--- Page extract ---
By the way, unrelated except I noticed how thick the ink was during that entry, her book is handwritten with ink. In some places it's pretty faded and looks like pencil, but it's an ink pen. Here is her handwriting:

Monday, August 18, 2014


Last week I took out Hannah's Ledger Book and decided to start at the very beginning (a very good place to start). First is an entry written in Logan, Utah from October 1932 which she went back and wrote on a blank page many years after the "first" journal entry, which was in 1921. The second sentence says, "Today I went to Smithfield it is about 7 miles from here."

It just so happens that I live in Smithfield, 7 miles from there! I was more than a little surprised, I say. I reread the sentence and then kept on going for more surprises. "My Aunt Betsy lives there, Mother's only sister she ever had, and she is 90 years." I didn't know Aunt Betsy lived in my town in 1932! I really had no clue there was even an Aunt Anything who lived Anywhere in 1932, although I'm not sure why I was so surprised to find there was. That's actually one of my favorite things about the family history learning I've been doing lately: all the genuine surprise I get out of it. It's not often that I'm really surprised by anything. But family history surprises are generally like finding a dollar in your pocket-- very welcome, maybe even more so because you weren't just sitting around hoping they would happen.

Anyway, I read the rest of the entry which tells about how Betsy and the sisters' parents came to be in Smithfield.
Here she is, good old Betsy, still in Smithfield. Calvin posing with binoculars next to her.
Hannah had asked Aunt Betsy about her life and had written it down straight away, which was very decent of her to do. The summary I will give of the summary Hannah gave begins in Sweden, in the girls' youth. The Mormon missionaries came to their town, and Cecelia listened and believed. It just so happens that Betsy did too, and although their parents weren't 100% behind the decision they allowed the girls to be baptized, but they had it done at night to keep it a secret since there was a lot of persecution of converts to the church in Sweden at the time.

Both girls went to work in Copenhagen, ostensibly to earn money to come to Utah but also, it seems, to escape their father's wrath. He wasn't particularly kind-hearted. As Hannah notes,  in the old country "they thot if they did not whip their children the children would not be good, so I am sorry to write what Betsy and my mother have told me, how cruel their Father was." She then tells about how he whipped Cecelia nearly to death for defying one of his superstitions about a cow exiting the barn a certain way (which I didn't completely understand), and how he made their half-brother sit outside with a wet sheet around him regardless of the weather if he wet the bed. So. Not exactly a Hallmark card kind of guy. 

Cecelia had enough money to go first, and after she wrote and said it was safe, Betsy, Lars and Magnel (Father & Mother) came, too in April 1864 and were at sea 9 weeks. They walked across the plains with a cow they had bought. When they first saw the Salt Lake Valley, the Teamsters said to Betsy, "Well here is Zion," to which she replied, "Well here is nothing but sage brush." Too true, I'm afraid, but the Teamsters gave her a Sunday School answer that she couldn't argue with: "Zion is just what you make it.

Records excerpted from a collection:
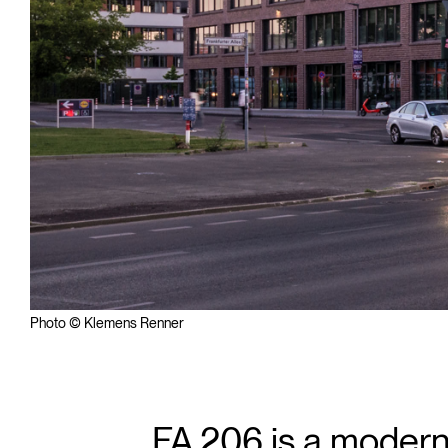
Photo © Klemens Renner
FA 206 is a modern,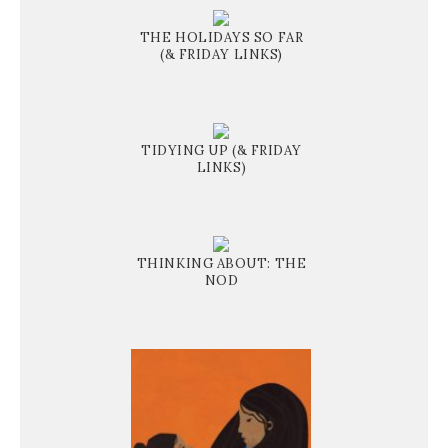
THE HOLIDAYS SO FAR
(& FRIDAY LINKS)
TIDYING UP (& FRIDAY
LINKS)
THINKING ABOUT: THE
NOD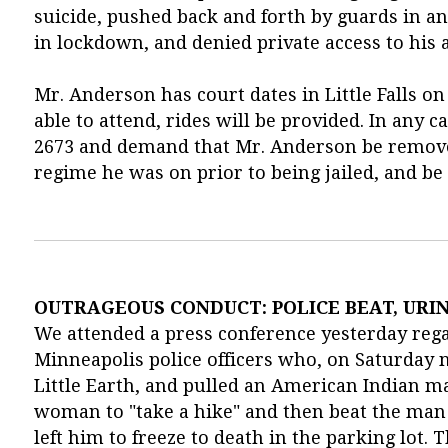
suicide, pushed back and forth by guards in an 
in lockdown, and denied private access to his 
Mr. Anderson has court dates in Little Falls on
able to attend, rides will be provided. In any ca
2673 and demand that Mr. Anderson be removed
regime he was on prior to being jailed, and be
OUTRAGEOUS CONDUCT: POLICE BEAT, URI
We attended a press conference yesterday rega
Minneapolis police officers who, on Saturday ni
Little Earth, and pulled an American Indian 
woman to "take a hike" and then beat the man
left him to freeze to death in the parking lot.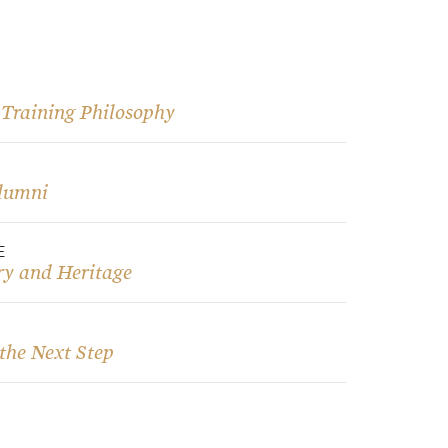
 Training Philosophy
lumni
E
ry and Heritage
the Next Step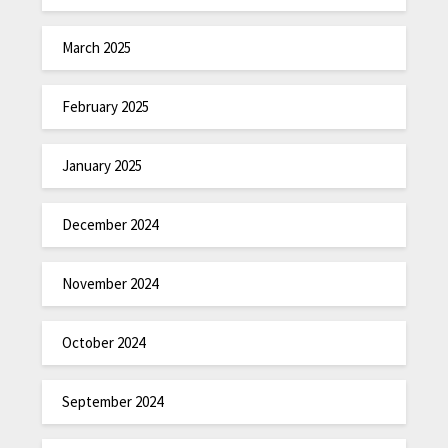
March 2025
February 2025
January 2025
December 2024
November 2024
October 2024
September 2024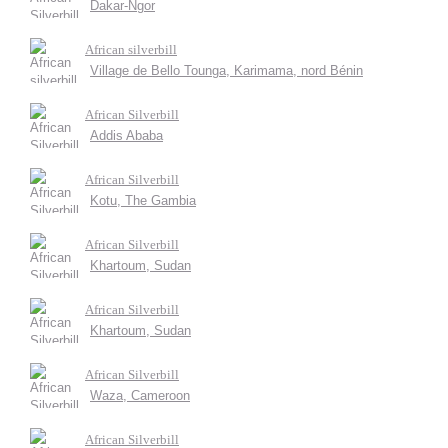
Dakar-Ngor
African silverbill
Village de Bello Tounga, Karimama, nord Bénin
African Silverbill
Addis Ababa
African Silverbill
Kotu, The Gambia
African Silverbill
Khartoum, Sudan
African Silverbill
Khartoum, Sudan
African Silverbill
Waza, Cameroon
African Silverbill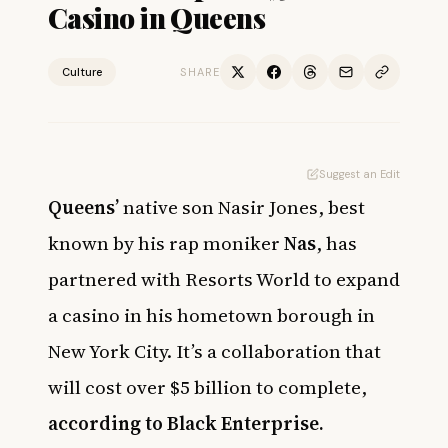
Casino in Queens
Culture
SHARE
Suggest an Edit
Queens’
native son Nasir Jones, best
known by his rap moniker
Nas
, has
partnered with Resorts World to expand
a casino in his hometown borough in
New York City. It’s a collaboration that
will cost over $5 billion to complete,
according to Black Enterprise
.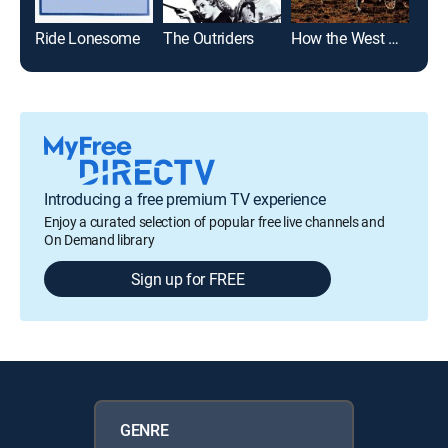
Ride Lonesome
The Outriders
How the West Was Won
Sky
Introducing a free premium TV experience
Enjoy a curated selection of popular free live channels and
On Demand library
Sign up for FREE
GENRE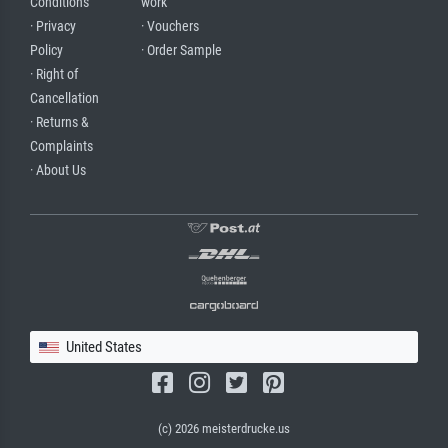
Conditions
work
· Privacy
· Vouchers
Policy
· Order Sample
· Right of
Cancellation
· Returns &
Complaints
· About Us
United States
(c) 2026 meisterdrucke.us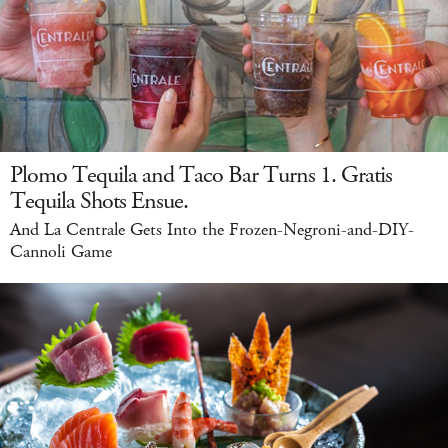
Plomo Tequila and Taco Bar Turns 1. Gratis
Tequila Shots Ensue.
And La Centrale Gets Into the Frozen-Negroni-and-DIY-
Cannoli Game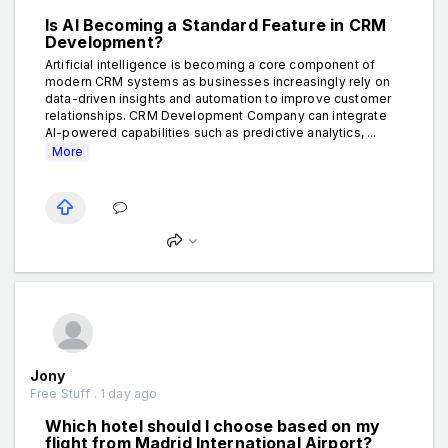
Is AI Becoming a Standard Feature in CRM
Development?
Artificial intelligence is becoming a core component of
modern CRM systems as businesses increasingly rely on
data-driven insights and automation to improve customer
relationships. CRM Development Company can integrate
AI-powered capabilities such as predictive analytics, ...
More
Jony
Free Stuff . 1 day ago
Which hotel should I choose based on my
flight from Madrid International Airport?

--- Tasks and exercises ---
[1] Reproduce the passage of the post about Hannah's ledger book starting with "Anyway, I read" and going on through "next to her.".
[2] According to the post about Hannah's ledger book, why were the girls baptized at night? Answer in one to three sentences.
[3] Decide whether each statement agrees with the post about Hannah's ledger book. Answer yes or no and quote the deciding words.
(a) Hannah's book is written in pencil.
(b) Betsy and her parents spent nine weeks at sea.
(c) Aunt Betsy was the only sister Hannah's mother ever had.

--- Answers for the tasks ---
[1]
Anyway, I read the rest of the entry which tells about how Betsy and the sisters' parents came to be in Smithfield.
Here she is, good old Betsy, still in Smithfield. Calvin posing with binoculars next to her.

[2] They were baptized at night to keep it a secret. There was a lot of persecution of converts to the church in Sweden at the time.

[3]
(a) No: "it's an ink pen."
(b) Yes: "were at sea 9 weeks."
(c) Yes: "Mother's only sister she ever had."